I'm confused. The 1700 series runs IOS, not PIX software.
:Everything is :already configured from a previous admin. Here are my questions:
:I need to open up a port and forward it to a private IP (192.168.1.25) on my :LAN. Is the below the right config?
:access-list inbound permit tcp any host [PUBLIC_IP] eq 3000
That looks like PIX, not IOS. For IOS you would have needed the word 'extended' in order to use a named access-list .
:access-list outbound permit tcp any any eq 3000
It isn't clear why you would want that line, unless you are trying to connect to -other- system's tcp 3000 instead of trying to configure inward access on tcp 3000 to your own systems.
You will need to add
access-group inbound in interface outside
If you are being restrictive about what you allow out, then you will also need
access-group outbound in interface inside
but if you do that then you start running into issues about (e.g.) needing to also explicitly configure outbound DNS queries, outbound http and https and smtp and ...
:static (inside,outside) tcp [PUBLIC_IP] 192.168.1.25 3000 netmask
255.255.255.255 0 0
You need to add a 3000 between [PUBLIC_IP] and the internal IP.
:Next question, and this is what I can't remember, can I simply add these :entries into the Cisco, or, when I want to make a change do I have to :re-enter the entire config?
New access-list entries normally go at the end of the list, so if you have 'deny' further up in the list, you could run into trouble unless you take special steps to put the entry before the appropriate 'deny'.
In PIX 6.2 and before, the only way to add an entry in the middle of an access-list is to remove the list and rebuild it with the new entry in it's proper place.
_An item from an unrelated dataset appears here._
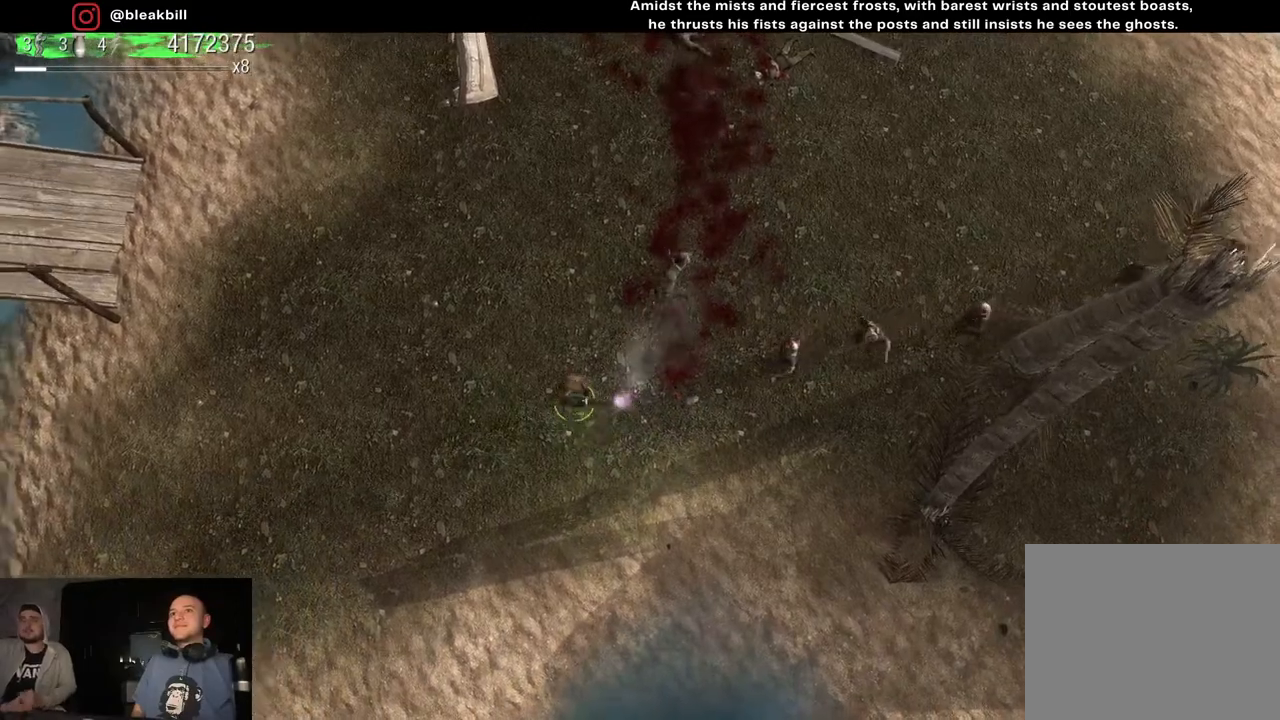
{"buttons": [], "left_stick": "up-left", "right_stick": "right", "events": [[133, "left_stick", "down-left"], [300, "left_stick", "up-left"]]}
You would not need to change the
-whole- configuration of the PIX, just the access-list (and after you remove an access-list and put it back, you need to redo any access-group or nat or static or crypto map command that referred to it.)
In PIX 6.3, a method was added to do insertions in place. You "show" the access-list and you will see line numbers. For example, it might display
access-list inbound line 17 permit tcp any host [PUBLIC_IP] eq smtp access-list inbound line 18 permit udp any host [PUBLIC_IP] eq dns
In order to add a new entry in place, put it in with the infix line number that it is to be inserted *before*. For example to put the new entry between lines 17 and 18, you would use
access-list inbound line 18 permit tcp any host [PUBLIC_IP] eq 3000
The existing line 18 would get pushed down to line 19.
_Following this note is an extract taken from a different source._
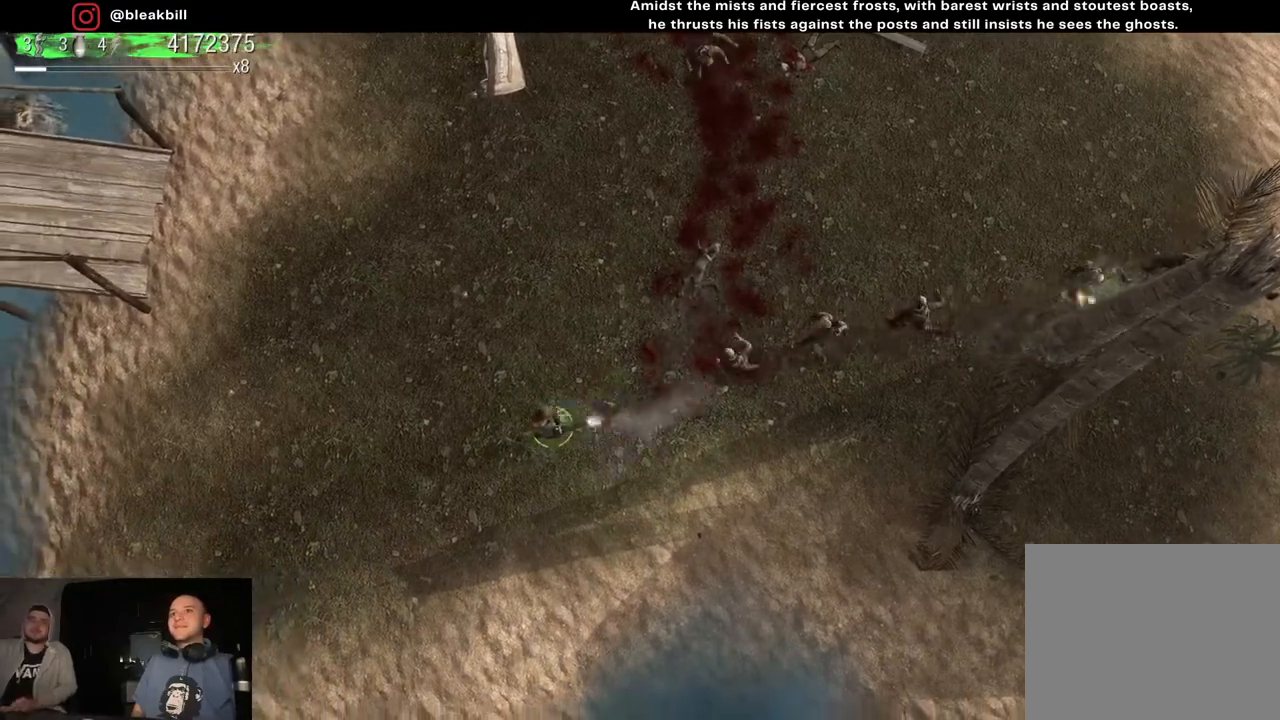
{"buttons": [], "left_stick": "down-right", "right_stick": "up-right", "events": [[200, "left_stick", "up-right"], [283, "left_stick", "right"], [383, "left_stick", "down-right"], [467, "right_stick", "up-right"]]}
The order of 'static' commands only matters in obscure circumstances involving "policy static": other than that, the order does not matter because you are not permitted to form overlapping static's in most cases (and when you are, it is longest-match.) You *do*, though, need to be aware that different kind of static and nat commands have different priorities -- static mentioning a port number is lower priority that a static that applies to the entire IP. [Personally I think it would have been better the other way around, so that you could easily redirect a particular port to one place and have all other ports go to a different place.]
:Last question: How do I backup the configuration so I have a legitimate way :to restore in the event of disaster?
Go into configuration mode ( config terminal ), use the tftp-server configuration command if you haven't done so, and then "write net". NB "write net" will only when you are in configuration mode! WHich makes it easy to overlook the command or to think it has disappeared.